EXTRACT TO READ >>
Stay tuned. These just scratch the surface.

And Jackie Calmes wrote this in the New York Times

To viewers of the first presidential debate who knew Mitt Romney only from the Republican primary season or Democratic advertising, the man on the stage on Wednesday night must have sounded surprisingly moderate.

Tax cuts under a President Romney? On the whole, really wouldn’t be any. Government regulation? Good for business. President Obama’s education policies? Lots to like there. Mr. Obama’s health care plan? Would keep some of its key provisions.

Republicans are reveling in the instant analysis that Mr. Romney outscored Mr. Obama on Wednesday night, largely on style points for aggressiveness.

Yet many conservatives, who have long viewed Mr. Romney’s ideological commitment with some skepticism, might have been less than thrilled with his tone. Mr. Romney, in front of a national television audience, took the opportunity to present himself as a reasonable pragmatist who was willing to work across the aisle as governor of Massachusetts — risking criticism that this was another “Etch-A-Sketch” moment for him, potentially reviving accusations that he is a flip-flopper.

WRITTEN TASK 1 >>
Answer these questions about the debate passage:
(a) Who wrote the quoted piece, and which newspaper carried it?
(b) What does the text say Mr. Romney would do with Mr. Obama's health care plan?
(c) According to the instant analysis, on what did Mr. Romney largely outscore Mr. Obama?
WRITTEN TASK 2 >> Retype everything in the debate passage from "Stay tuned. These" down to "points for aggressiveness.", with no changes.
Answer from the debate passage by itself, without drawing on any other source.

PROVIDED DATA >>
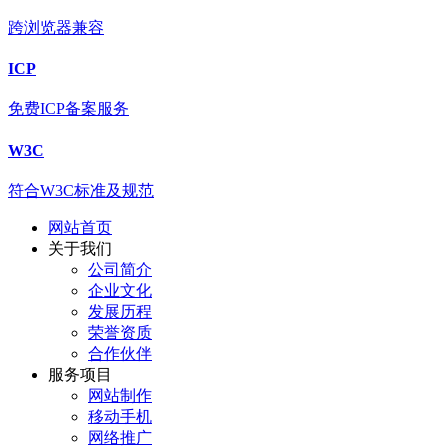
跨浏览器兼容
ICP
免费ICP备案服务
W3C
符合W3C标准及规范
网站首页
关于我们
公司简介
企业文化
发展历程
荣誉资质
合作伙伴
服务项目
网站制作
移动手机
网络推广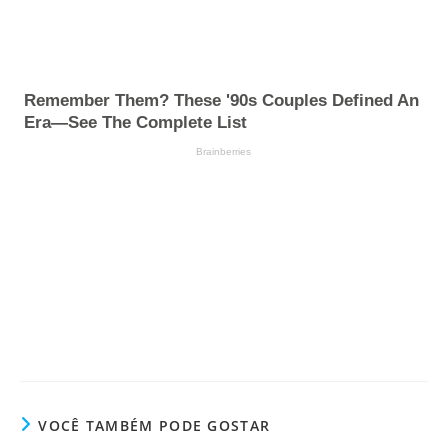
VOCÊ TAMBÉM PODE GOSTAR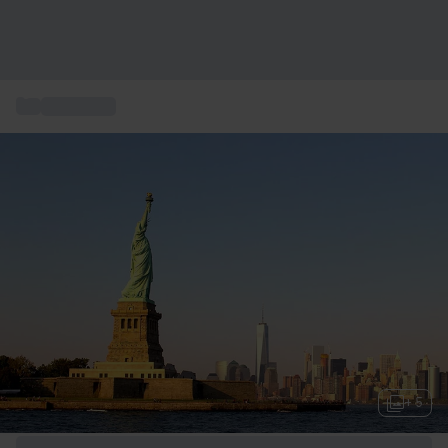
...
Kurzurlaub
+ 5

TASK RESULT 1 >>
(a) Jackie Calmes, in the New York Times.
(b) Keep some of its key provisions.
(c) On style points for aggressiveness.

TASK RESULT 2 >>
Stay tuned. These just scratch the surface.

And Jackie Calmes wrote this in the New York Times

To viewers of the first presidential debate who knew Mitt Romney only from the Republican primary season or Democratic advertising, the man on the stage on Wednesday night must have sounded surprisingly moderate.

Tax cuts under a President Romney? On the whole, really wouldn’t be any. Government regulation? Good for business. President Obama’s education policies? Lots to like there. Mr. Obama’s health care plan? Would keep some of its key provisions.

Republicans are reveling in the instant analysis that Mr. Romney outscored Mr. Obama on Wednesday night, largely on style points for aggressiveness.